## To-do item:
Format the listing from the line containing "1993 to 1999" through the line containing "northing, elevation, totalSampledAreaShrubSapling", both included, as a numbered list with blank lines omitted. Leave out the pictures.

## Exercise materials:
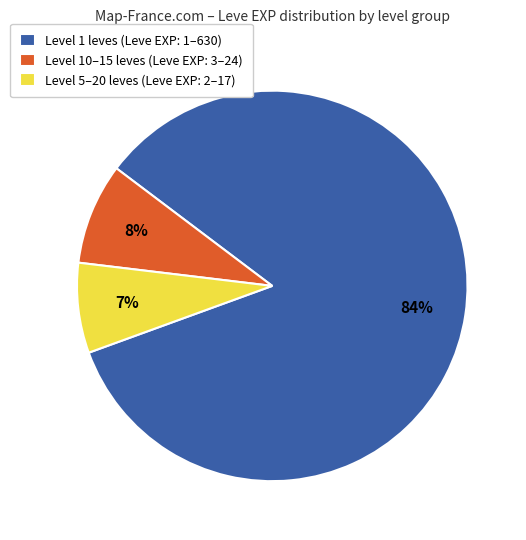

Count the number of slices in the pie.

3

...

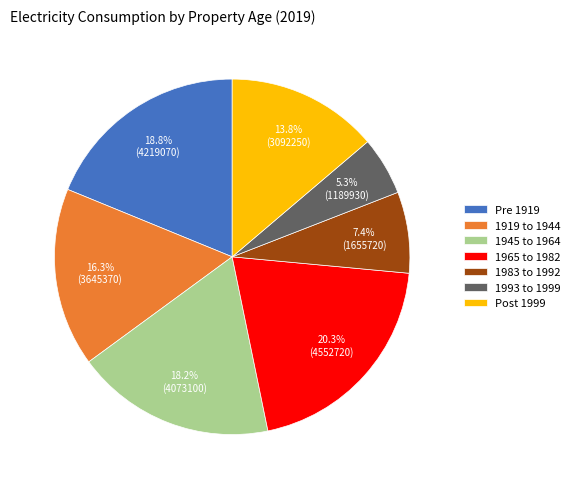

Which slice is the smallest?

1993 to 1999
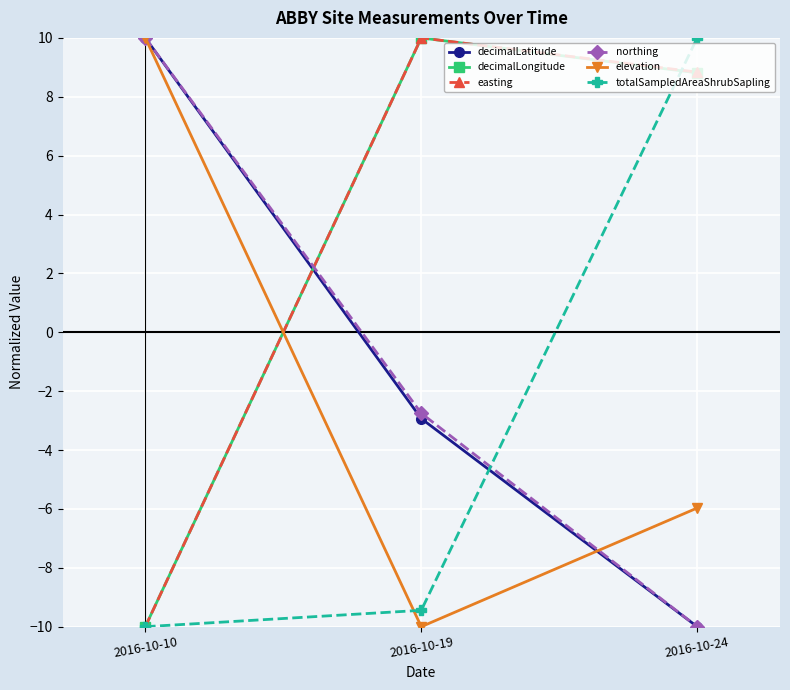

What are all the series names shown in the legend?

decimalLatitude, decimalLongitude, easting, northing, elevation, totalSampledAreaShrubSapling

## Solution to this problem:
1. 1993 to 1999
2. What are all the series names shown in the legend?
3. decimalLatitude, decimalLongitude, easting, northing, elevation, totalSampledAreaShrubSapling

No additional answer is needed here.